# Given task
Output the following lines of the listing without any change, starting at the line that contains "pose: elev=9.7 azim=245.0" and continuing through the end of the listing.

# START OF Rows

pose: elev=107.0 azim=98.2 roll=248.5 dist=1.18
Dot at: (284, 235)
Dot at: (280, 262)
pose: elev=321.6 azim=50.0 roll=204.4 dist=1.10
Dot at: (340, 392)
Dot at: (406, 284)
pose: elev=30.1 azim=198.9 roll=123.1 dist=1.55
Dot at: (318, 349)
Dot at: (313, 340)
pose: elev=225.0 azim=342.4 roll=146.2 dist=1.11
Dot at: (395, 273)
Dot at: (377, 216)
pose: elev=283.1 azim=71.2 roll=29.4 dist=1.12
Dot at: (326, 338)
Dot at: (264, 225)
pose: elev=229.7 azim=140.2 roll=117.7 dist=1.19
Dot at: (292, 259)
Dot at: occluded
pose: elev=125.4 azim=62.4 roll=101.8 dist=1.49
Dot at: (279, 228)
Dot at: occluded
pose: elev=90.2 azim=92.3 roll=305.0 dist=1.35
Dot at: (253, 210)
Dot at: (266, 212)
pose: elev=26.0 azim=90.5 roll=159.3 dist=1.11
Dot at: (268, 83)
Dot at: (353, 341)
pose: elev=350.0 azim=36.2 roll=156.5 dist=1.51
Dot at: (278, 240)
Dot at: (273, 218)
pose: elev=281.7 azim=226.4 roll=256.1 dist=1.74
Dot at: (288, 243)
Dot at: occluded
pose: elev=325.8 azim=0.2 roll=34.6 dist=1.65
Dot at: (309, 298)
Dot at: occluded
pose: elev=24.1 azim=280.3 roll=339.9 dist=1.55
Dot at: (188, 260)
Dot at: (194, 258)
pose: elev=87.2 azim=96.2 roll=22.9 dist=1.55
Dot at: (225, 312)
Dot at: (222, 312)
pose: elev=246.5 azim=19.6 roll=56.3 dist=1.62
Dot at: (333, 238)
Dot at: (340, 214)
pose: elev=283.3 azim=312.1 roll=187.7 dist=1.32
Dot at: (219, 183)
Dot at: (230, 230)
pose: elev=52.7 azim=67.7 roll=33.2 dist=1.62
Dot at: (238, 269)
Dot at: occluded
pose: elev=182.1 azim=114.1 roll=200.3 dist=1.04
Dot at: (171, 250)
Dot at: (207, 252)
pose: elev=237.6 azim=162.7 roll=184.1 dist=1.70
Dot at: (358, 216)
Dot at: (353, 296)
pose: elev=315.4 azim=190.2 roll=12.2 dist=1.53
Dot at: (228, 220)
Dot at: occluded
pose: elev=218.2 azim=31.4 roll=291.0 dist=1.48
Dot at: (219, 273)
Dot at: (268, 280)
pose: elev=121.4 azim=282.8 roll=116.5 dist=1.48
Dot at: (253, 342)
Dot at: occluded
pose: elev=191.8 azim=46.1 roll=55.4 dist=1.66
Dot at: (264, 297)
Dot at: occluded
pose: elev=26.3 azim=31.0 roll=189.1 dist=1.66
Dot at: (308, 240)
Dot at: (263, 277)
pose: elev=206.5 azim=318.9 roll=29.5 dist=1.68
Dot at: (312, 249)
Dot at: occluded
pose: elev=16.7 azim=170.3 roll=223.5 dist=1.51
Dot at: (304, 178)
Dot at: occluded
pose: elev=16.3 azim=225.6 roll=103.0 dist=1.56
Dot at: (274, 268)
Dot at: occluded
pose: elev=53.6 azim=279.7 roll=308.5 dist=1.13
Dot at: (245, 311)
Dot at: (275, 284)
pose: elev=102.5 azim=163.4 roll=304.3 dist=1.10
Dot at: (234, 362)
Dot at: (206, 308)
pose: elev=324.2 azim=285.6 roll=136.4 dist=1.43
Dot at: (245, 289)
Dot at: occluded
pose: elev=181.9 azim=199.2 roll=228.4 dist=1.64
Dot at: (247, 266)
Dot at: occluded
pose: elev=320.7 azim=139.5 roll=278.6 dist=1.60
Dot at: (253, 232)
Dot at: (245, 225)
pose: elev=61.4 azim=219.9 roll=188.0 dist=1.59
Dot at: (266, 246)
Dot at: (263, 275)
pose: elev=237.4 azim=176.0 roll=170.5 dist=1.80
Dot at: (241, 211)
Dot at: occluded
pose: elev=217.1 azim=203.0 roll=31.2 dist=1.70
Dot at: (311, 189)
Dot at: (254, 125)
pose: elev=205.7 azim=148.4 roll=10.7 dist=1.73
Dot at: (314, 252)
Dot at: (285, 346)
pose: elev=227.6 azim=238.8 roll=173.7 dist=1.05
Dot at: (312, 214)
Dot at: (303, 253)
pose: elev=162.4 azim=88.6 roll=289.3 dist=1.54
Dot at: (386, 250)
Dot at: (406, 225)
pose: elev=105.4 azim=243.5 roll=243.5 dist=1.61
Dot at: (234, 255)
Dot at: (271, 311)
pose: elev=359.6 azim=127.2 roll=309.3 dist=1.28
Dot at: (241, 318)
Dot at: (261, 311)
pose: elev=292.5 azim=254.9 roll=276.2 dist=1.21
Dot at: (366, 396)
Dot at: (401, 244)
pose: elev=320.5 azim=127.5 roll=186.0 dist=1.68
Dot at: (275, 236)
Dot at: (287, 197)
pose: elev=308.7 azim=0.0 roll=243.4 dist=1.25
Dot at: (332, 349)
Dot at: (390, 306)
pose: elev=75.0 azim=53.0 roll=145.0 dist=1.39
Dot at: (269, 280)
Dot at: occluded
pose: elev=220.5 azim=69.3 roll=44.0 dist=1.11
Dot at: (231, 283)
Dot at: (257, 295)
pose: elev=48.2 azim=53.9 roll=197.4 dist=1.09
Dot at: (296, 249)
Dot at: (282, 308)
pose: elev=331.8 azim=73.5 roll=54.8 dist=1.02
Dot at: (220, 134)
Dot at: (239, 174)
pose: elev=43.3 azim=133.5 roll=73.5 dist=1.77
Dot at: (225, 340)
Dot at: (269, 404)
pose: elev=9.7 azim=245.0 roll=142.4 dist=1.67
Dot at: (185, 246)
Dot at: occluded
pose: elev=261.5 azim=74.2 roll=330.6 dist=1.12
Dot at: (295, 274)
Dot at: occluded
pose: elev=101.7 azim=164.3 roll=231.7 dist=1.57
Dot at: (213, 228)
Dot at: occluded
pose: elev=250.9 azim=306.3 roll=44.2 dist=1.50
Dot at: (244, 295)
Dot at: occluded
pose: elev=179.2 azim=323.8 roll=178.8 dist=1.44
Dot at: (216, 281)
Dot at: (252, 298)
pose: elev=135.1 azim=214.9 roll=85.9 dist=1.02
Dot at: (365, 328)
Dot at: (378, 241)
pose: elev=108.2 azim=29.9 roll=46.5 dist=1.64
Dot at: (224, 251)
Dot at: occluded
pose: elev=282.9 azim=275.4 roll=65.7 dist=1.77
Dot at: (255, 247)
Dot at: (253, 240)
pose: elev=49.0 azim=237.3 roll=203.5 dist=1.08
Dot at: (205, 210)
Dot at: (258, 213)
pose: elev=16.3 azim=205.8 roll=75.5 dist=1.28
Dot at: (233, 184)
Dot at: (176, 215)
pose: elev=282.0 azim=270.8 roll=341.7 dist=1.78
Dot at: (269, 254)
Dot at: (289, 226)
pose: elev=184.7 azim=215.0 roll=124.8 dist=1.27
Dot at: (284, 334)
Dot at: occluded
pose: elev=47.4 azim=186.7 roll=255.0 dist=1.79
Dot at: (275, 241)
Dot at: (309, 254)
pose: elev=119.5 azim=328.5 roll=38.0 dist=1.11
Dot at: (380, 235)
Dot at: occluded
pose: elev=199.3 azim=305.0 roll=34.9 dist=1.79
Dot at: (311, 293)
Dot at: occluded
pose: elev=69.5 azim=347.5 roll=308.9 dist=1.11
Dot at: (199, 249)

# END OF Rows

# Task output
pose: elev=9.7 azim=245.0 roll=142.4 dist=1.67
Dot at: (185, 246)
Dot at: occluded
pose: elev=261.5 azim=74.2 roll=330.6 dist=1.12
Dot at: (295, 274)
Dot at: occluded
pose: elev=101.7 azim=164.3 roll=231.7 dist=1.57
Dot at: (213, 228)
Dot at: occluded
pose: elev=250.9 azim=306.3 roll=44.2 dist=1.50
Dot at: (244, 295)
Dot at: occluded
pose: elev=179.2 azim=323.8 roll=178.8 dist=1.44
Dot at: (216, 281)
Dot at: (252, 298)
pose: elev=135.1 azim=214.9 roll=85.9 dist=1.02
Dot at: (365, 328)
Dot at: (378, 241)
pose: elev=108.2 azim=29.9 roll=46.5 dist=1.64
Dot at: (224, 251)
Dot at: occluded
pose: elev=282.9 azim=275.4 roll=65.7 dist=1.77
Dot at: (255, 247)
Dot at: (253, 240)
pose: elev=49.0 azim=237.3 roll=203.5 dist=1.08
Dot at: (205, 210)
Dot at: (258, 213)
pose: elev=16.3 azim=205.8 roll=75.5 dist=1.28
Dot at: (233, 184)
Dot at: (176, 215)
pose: elev=282.0 azim=270.8 roll=341.7 dist=1.78
Dot at: (269, 254)
Dot at: (289, 226)
pose: elev=184.7 azim=215.0 roll=124.8 dist=1.27
Dot at: (284, 334)
Dot at: occluded
pose: elev=47.4 azim=186.7 roll=255.0 dist=1.79
Dot at: (275, 241)
Dot at: (309, 254)
pose: elev=119.5 azim=328.5 roll=38.0 dist=1.11
Dot at: (380, 235)
Dot at: occluded
pose: elev=199.3 azim=305.0 roll=34.9 dist=1.79
Dot at: (311, 293)
Dot at: occluded
pose: elev=69.5 azim=347.5 roll=308.9 dist=1.11
Dot at: (199, 249)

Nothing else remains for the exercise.